Sulandırma

Sosyal demokrat ya da sol partiler arasındaki yerel seçimlerde işbirliği tartışmalarına bakınca söylenebilecek pek az söz kalıyor

Haberin Devamı

Sosyal demokrat ya da sol partiler arasındaki yerel seçimlerde işbirliği tartışmalarına bakınca söylenebilecek pek az söz kalıyor.

Asıl tartışma konusu, merkez solun mevcut iktidara alternatif olabilecek bir toparlanma içine girip giremeyeceğidir. Son tartışmalara, özellikle de CHP Genel Başkanı Deniz Baykal'ın sözlerine bakıldığı zaman cevap açıktır:

Ne işbirliği yapabilirler ne alternatif bir siyasi güç olabilirler ne de Türkiye'nin geleceğine ilişkin yeni politikalar üretebilirler.

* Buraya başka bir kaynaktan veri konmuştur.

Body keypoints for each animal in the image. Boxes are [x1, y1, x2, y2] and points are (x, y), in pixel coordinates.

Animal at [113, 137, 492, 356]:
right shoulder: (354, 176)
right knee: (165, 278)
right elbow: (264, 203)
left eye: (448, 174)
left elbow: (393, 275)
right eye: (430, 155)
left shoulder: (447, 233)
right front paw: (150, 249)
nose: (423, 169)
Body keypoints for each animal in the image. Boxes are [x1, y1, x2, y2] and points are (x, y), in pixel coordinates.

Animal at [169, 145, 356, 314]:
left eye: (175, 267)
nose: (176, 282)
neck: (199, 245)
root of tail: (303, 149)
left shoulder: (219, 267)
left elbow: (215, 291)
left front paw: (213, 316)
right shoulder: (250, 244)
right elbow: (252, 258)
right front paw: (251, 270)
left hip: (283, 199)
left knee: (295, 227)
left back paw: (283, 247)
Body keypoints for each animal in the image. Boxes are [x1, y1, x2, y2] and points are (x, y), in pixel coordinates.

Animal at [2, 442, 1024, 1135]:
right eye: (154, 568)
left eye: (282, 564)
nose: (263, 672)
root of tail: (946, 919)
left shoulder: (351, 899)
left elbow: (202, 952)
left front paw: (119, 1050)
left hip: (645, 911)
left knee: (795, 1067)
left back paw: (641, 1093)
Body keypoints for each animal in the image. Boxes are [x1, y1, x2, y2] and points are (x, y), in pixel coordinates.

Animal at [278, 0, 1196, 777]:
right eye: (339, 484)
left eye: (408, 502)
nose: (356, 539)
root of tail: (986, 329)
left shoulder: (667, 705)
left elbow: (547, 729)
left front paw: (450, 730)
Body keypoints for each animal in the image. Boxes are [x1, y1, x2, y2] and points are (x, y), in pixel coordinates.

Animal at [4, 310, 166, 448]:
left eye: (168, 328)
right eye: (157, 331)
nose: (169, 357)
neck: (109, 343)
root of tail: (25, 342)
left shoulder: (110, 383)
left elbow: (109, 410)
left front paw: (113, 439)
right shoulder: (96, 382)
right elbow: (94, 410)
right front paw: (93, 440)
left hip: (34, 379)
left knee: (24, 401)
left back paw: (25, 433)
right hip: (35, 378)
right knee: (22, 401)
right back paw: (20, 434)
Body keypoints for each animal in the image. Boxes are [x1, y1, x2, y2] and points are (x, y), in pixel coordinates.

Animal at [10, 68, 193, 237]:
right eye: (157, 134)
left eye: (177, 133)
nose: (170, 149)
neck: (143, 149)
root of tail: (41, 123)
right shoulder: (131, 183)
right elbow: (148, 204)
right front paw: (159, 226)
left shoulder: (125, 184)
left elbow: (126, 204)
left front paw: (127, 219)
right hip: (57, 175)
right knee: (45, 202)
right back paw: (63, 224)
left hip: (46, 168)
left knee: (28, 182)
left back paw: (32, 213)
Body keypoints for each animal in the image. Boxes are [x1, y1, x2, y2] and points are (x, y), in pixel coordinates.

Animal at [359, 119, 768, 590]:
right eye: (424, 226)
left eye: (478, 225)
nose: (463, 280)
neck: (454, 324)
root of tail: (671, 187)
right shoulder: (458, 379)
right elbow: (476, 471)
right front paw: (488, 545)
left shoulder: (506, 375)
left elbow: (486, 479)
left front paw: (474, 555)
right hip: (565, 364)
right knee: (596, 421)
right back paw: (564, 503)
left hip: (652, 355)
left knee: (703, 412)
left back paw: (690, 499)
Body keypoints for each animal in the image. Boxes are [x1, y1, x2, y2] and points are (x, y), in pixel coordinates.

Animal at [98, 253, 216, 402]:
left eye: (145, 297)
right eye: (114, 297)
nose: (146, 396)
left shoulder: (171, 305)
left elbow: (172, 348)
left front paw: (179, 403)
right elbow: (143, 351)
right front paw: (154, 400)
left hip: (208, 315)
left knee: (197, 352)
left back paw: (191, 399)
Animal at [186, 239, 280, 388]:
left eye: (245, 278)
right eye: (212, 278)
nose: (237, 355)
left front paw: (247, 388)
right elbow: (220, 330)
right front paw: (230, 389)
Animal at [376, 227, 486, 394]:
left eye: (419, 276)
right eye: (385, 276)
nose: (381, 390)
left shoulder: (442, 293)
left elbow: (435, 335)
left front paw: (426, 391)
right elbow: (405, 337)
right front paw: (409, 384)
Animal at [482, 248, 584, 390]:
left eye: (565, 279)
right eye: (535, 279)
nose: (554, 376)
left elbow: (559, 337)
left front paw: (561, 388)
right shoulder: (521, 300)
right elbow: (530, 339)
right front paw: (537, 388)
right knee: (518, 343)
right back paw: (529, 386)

CHP yönetiminin hesabı bellidir. Sosyal demokrasinin bütün Batı'da ulaştığı aşamaya gelmek gibi bir dertleri yoktur. Kalabildikleri sürece partilerinin başında kalacaklardır. Önümüzdeki yerel seçimden sonra yerlerinde kalabilmeleri için de son genel seçimde aldıkları oy oranına yakın bir orana ulaşmak (onlar için) yeterlidir.

* DSP'nin de seçimde alacağı yüzde 1'lik oyun ardından Ecevitler'in yanında kimse kalmayacak, Bülent Ecevit'in basın açıklamaları yine kendileri tarafından basına gönderilecektir. Belki açıklamaların altına konulacak bir iki imza bulunabilir.

* SHP, yerel seçimlerin merkez sol açısından önemini anlatmak ve geniş bir seçim ittifakı kurabilmek için çalışmıştır. Bu çalışmalardan önemli bir sonuç alamayınca DEHAP dahil bütün küçük sol partileri bir araya getirmeye çalışmıştır.

Bir de 29 Mart sabahı var!
DEHAP'ın "milliyetçi Kürt" eğilimlerin büyük ağırlık taşıdığı bir parti olduğu ortadadır. Bu partinin de demokratik sistem içinde tam anlamıyla yer alarak aşırı eğilimlerinden arınması doğal bir gelişme olacaktır. Deniz Baykal'ın, DEHAP ile işbirliği kararı aldığı için SHP'yi neredeyse "vatana ihanet" ile suçlaması ise CHP'ye egemen olan ufuksuzluk ve küçük hesapçılığın açık bir kanıtıdır. Baykal daha önce de solda ittifak önerilerini sulandırmak için ANAP, DYP hatta MHP ile ortak aday gösterilebileceğini söylemişti.

SHP ile DEHAP'ın anlaşmasıyla CHP, ittifaktan kaçışı için kendine göre bir gerekçe bulmuş olmaktadır. Baykal ağzını köpürte köpürte, "Atatürk", "ulus", "uluslaşma", "cumhuriyet" kelimelerini sesini titrete titrete kullanarak durumu kurtarmış olmanın mutluluğunu sergilemektedir.

"Kürt milliyetçileriyle işbirliği yapabilen vatan hainleriyle CHP işbirliği yapamaz..."

Bu basit demagoji şimdilik CHP yönetimini kurtarabilir, merkez solda ittifak konusunda aklı başında öneriler getirenleri püskürtebilir.

Ama bir de 29 Mart sabahı var. 29 Mart, seçimin ertesi günüdür.